● **Task directions**:
Repeat word for word the lines starting at the one containing "A. ターンリカバリーは後攻１ターン目に、ターン" and ending at the one containing "Q. 後攻１ターン目にターンリカバリーを持つ味方", with both of those lines included.

(Saved data entries)
>>>

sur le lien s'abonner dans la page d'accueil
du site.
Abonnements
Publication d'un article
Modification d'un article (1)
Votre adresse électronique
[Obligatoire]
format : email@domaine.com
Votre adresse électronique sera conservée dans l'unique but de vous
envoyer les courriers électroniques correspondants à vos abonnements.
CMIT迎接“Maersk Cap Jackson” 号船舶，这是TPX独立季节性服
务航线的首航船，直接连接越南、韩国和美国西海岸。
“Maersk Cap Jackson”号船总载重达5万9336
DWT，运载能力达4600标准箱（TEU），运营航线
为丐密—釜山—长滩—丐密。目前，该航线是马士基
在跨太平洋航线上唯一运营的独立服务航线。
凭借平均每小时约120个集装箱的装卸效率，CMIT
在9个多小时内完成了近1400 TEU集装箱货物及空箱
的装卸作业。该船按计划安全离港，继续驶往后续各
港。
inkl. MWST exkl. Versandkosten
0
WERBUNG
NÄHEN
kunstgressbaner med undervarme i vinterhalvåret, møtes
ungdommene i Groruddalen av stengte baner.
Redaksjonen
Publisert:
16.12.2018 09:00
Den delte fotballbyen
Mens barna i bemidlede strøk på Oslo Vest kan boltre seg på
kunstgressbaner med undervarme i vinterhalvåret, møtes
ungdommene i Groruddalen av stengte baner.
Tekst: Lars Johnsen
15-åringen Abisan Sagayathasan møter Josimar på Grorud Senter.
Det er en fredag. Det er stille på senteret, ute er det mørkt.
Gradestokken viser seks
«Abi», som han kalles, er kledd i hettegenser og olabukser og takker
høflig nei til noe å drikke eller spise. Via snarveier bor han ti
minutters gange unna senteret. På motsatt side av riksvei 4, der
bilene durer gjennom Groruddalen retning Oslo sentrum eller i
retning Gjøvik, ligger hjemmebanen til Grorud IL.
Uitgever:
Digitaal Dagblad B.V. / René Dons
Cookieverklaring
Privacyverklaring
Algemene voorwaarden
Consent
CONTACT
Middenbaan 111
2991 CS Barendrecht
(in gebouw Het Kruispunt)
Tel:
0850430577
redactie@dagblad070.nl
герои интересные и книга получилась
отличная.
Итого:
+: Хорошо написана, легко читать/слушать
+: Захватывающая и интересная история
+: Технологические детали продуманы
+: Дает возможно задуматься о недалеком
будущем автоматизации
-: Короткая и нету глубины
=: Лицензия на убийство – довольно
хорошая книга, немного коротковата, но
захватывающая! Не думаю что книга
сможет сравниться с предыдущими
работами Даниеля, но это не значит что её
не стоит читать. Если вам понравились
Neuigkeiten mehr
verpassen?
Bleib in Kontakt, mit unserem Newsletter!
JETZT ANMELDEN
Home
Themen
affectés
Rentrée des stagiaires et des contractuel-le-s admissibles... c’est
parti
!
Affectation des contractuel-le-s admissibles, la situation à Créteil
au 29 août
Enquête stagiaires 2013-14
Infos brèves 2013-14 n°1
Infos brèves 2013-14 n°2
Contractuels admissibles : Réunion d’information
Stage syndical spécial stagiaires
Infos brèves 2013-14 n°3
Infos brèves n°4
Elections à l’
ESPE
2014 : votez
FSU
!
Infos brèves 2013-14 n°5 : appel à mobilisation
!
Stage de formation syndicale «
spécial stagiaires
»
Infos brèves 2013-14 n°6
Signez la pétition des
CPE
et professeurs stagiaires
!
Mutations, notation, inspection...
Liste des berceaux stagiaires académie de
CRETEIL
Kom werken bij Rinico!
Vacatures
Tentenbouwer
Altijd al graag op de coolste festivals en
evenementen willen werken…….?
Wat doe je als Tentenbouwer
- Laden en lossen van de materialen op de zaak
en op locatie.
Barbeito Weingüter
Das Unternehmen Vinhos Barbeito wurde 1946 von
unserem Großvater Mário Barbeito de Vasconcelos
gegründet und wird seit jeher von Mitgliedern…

<<<
>>>

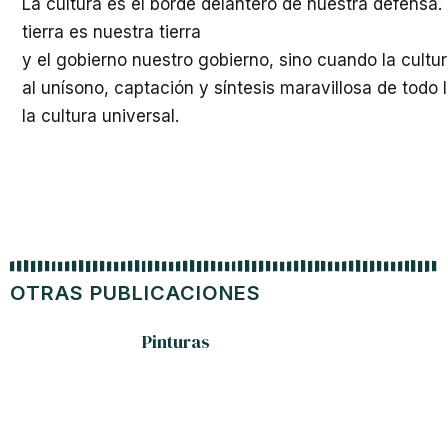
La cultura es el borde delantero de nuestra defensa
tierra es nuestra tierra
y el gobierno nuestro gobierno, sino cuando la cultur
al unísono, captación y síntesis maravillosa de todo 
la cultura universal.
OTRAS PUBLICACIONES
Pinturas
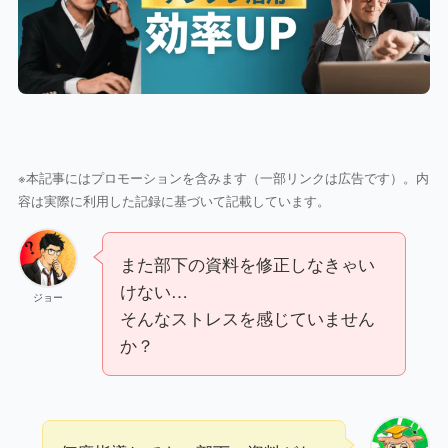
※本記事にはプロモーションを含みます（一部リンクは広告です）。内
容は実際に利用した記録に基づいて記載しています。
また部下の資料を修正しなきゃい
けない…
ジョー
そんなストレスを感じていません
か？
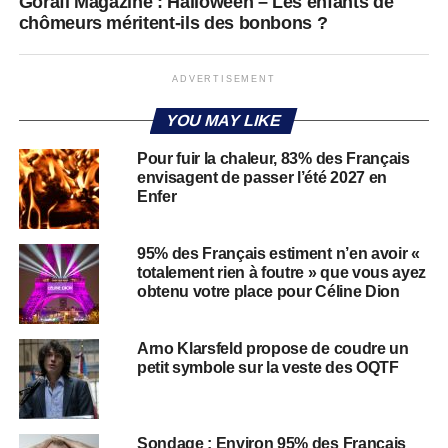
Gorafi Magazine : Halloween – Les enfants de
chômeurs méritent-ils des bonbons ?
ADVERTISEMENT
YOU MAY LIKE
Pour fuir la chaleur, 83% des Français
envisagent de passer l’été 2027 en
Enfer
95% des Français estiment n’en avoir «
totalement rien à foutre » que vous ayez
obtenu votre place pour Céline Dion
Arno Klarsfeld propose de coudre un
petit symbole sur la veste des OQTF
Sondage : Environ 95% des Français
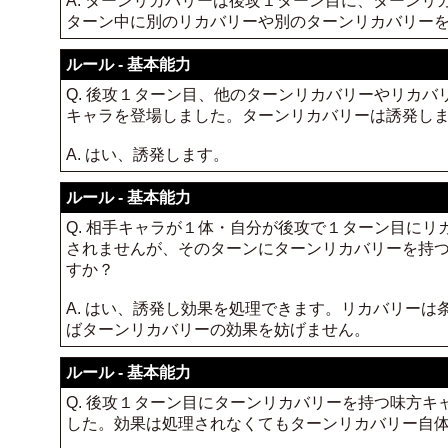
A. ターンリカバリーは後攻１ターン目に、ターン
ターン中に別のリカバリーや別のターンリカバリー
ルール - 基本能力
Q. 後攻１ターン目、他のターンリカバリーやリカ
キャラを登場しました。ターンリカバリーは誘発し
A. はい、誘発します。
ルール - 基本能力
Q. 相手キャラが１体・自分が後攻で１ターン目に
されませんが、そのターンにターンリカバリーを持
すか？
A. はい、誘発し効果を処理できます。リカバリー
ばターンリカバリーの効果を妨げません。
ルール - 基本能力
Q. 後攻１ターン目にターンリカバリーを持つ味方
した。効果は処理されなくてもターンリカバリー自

<<<
>>>

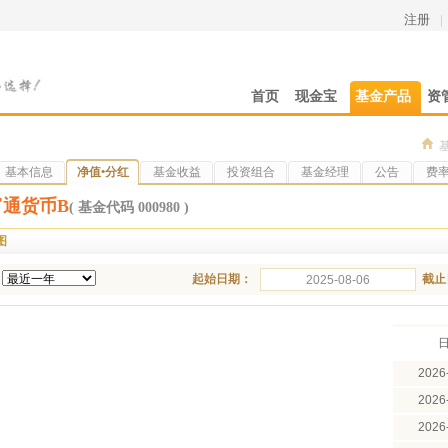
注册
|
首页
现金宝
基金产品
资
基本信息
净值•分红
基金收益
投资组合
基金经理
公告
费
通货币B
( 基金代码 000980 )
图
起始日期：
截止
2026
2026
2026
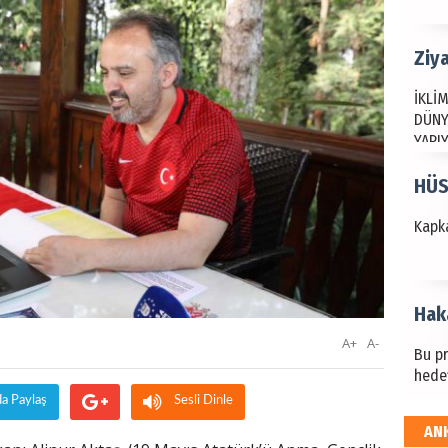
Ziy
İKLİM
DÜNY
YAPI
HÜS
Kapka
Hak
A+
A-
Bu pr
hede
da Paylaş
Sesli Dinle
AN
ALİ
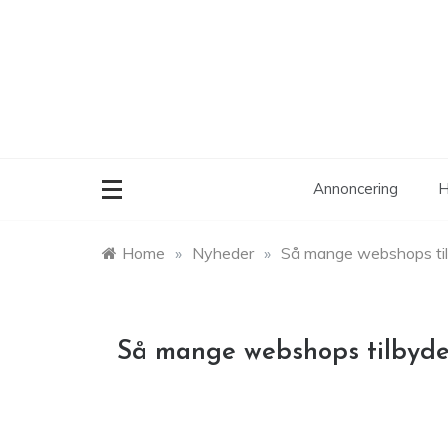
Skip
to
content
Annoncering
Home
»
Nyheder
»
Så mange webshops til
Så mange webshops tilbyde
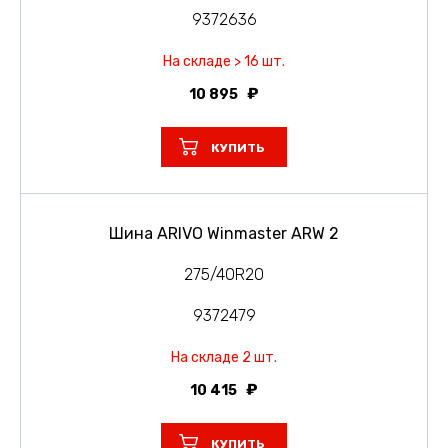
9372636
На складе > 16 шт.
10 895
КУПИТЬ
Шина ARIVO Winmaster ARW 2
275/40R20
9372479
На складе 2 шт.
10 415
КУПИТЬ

<<<

● **Exercise answer**:
A. ターンリカバリーは後攻１ターン目に、ターン
ターン中に別のリカバリーや別のターンリカバリー
ルール - 基本能力
Q. 後攻１ターン目、他のターンリカバリーやリカ
キャラを登場しました。ターンリカバリーは誘発し
A. はい、誘発します。
ルール - 基本能力
Q. 相手キャラが１体・自分が後攻で１ターン目に
されませんが、そのターンにターンリカバリーを持
すか？
A. はい、誘発し効果を処理できます。リカバリー
ばターンリカバリーの効果を妨げません。
ルール - 基本能力
Q. 後攻１ターン目にターンリカバリーを持つ味方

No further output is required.